## [What the task asks]
Which lines of the records contain "threadDoc"? Collect every one of them.

## [Information provided]

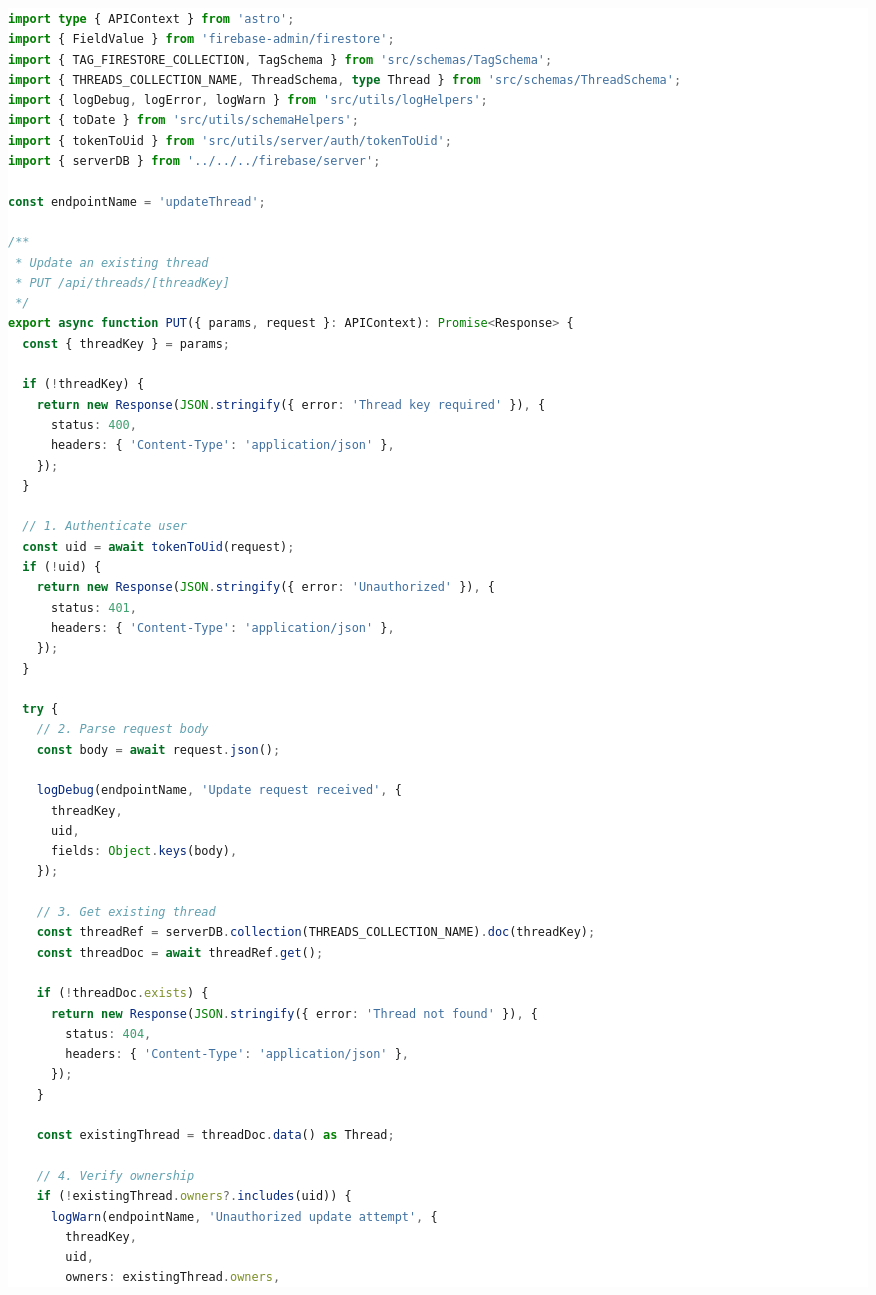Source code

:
 ```typescript
import type { APIContext } from 'astro';
import { FieldValue } from 'firebase-admin/firestore';
import { TAG_FIRESTORE_COLLECTION, TagSchema } from 'src/schemas/TagSchema';
import { THREADS_COLLECTION_NAME, ThreadSchema, type Thread } from 'src/schemas/ThreadSchema';
import { logDebug, logError, logWarn } from 'src/utils/logHelpers';
import { toDate } from 'src/utils/schemaHelpers';
import { tokenToUid } from 'src/utils/server/auth/tokenToUid';
import { serverDB } from '../../../firebase/server';

const endpointName = 'updateThread';

/**
 * Update an existing thread
 * PUT /api/threads/[threadKey]
 */
export async function PUT({ params, request }: APIContext): Promise<Response> {
  const { threadKey } = params;

  if (!threadKey) {
    return new Response(JSON.stringify({ error: 'Thread key required' }), {
      status: 400,
      headers: { 'Content-Type': 'application/json' },
    });
  }

  // 1. Authenticate user
  const uid = await tokenToUid(request);
  if (!uid) {
    return new Response(JSON.stringify({ error: 'Unauthorized' }), {
      status: 401,
      headers: { 'Content-Type': 'application/json' },
    });
  }

  try {
    // 2. Parse request body
    const body = await request.json();
    
    logDebug(endpointName, 'Update request received', {
      threadKey,
      uid,
      fields: Object.keys(body),
    });

    // 3. Get existing thread
    const threadRef = serverDB.collection(THREADS_COLLECTION_NAME).doc(threadKey);
    const threadDoc = await threadRef.get();

    if (!threadDoc.exists) {
      return new Response(JSON.stringify({ error: 'Thread not found' }), {
        status: 404,
        headers: { 'Content-Type': 'application/json' },
      });
    }

    const existingThread = threadDoc.data() as Thread;

    // 4. Verify ownership
    if (!existingThread.owners?.includes(uid)) {
      logWarn(endpointName, 'Unauthorized update attempt', {
        threadKey,
        uid,
        owners: existingThread.owners,
```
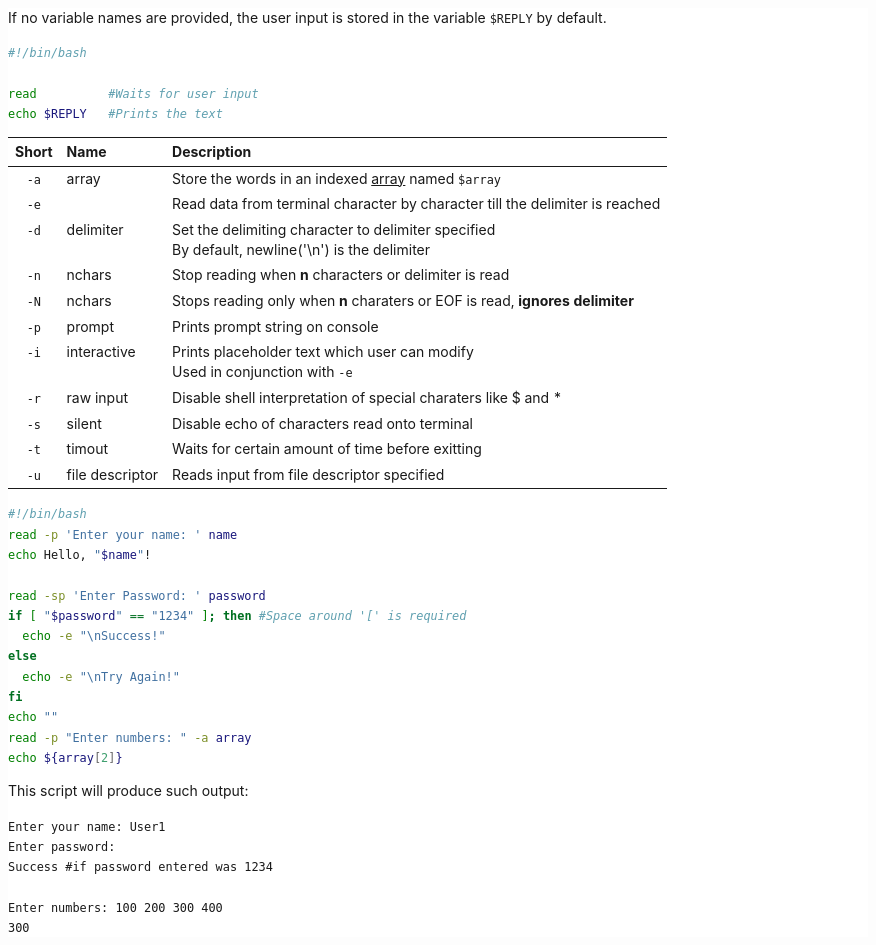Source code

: If no variable names are provided, the user input is stored in the variable `$REPLY` by default.

```bash
#!/bin/bash

read          #Waits for user input
echo $REPLY   #Prints the text
```

| Short | Name        | Description                                            |
| :---: | :---------- | :----------------------------------------------------- |
| `-a`  | array | Store the words in an indexed [array](#arrays) named `$array` |
| `-e` | | Read data from terminal character by character till the delimiter is reached |
| `-d`  | delimiter | Set the delimiting character to delimiter specified<br>By default, newline('\n') is the delimiter |
| `-n` | nchars | Stop reading when **n** characters or delimiter is read |
| `-N` | nchars | Stops reading only when **n** charaters or EOF is read, **ignores delimiter** |
| `-p` | prompt | Prints prompt string on console |
| `-i` | interactive | Prints placeholder text which user can modify<br>Used in conjunction with `-e` |
| `-r` | raw input | Disable shell interpretation of special charaters like $ and * |
| `-s` | silent | Disable echo of characters read onto terminal |
| `-t` | timout | Waits for certain amount of time before exitting |
| `-u` | file descriptor | Reads input from file descriptor specified |

```bash
#!/bin/bash
read -p 'Enter your name: ' name
echo Hello, "$name"!

read -sp 'Enter Password: ' password
if [ "$password" == "1234" ]; then #Space around '[' is required
  echo -e "\nSuccess!"
else
  echo -e "\nTry Again!"
fi
echo ""
read -p "Enter numbers: " -a array
echo ${array[2]}
```

This script will produce such output:

```
Enter your name: User1
Enter password:
Success #if password entered was 1234

Enter numbers: 100 200 300 400
300
```


[tr-request]: https://github.com/denysdovhan/bash-handbook/issues/new?title=Translation%20Request:%20%5BPlease%20enter%20language%20here%5D&body=I%20am%20able%20to%20translate%20this%20language%20%5Byes/no%5D
[Brian Fox]: https://en.wikipedia.org/wiki/Brian_Fox_(computer_programmer)
[cc-url]: http://creativecommons.org/licenses/by/4.0/
[cc-image]: https://img.shields.io/badge/License-CC%20BY%204.0-lightgrey.svg?style=flat-square
[npm-url]: https://npmjs.org/package/bash-handbook
[npm-image]: https://img.shields.io/npm/v/bash-handbook.svg?style=flat-square
[gitter-url]: https://gitter.im/denysdovhan/bash-handbook
[gitter-image]: https://img.shields.io/gitter/room/nwjs/nw.js.svg?style=flat-square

## [Response box]
    const threadDoc = await threadRef.get();
    if (!threadDoc.exists) {
    const existingThread = threadDoc.data() as Thread;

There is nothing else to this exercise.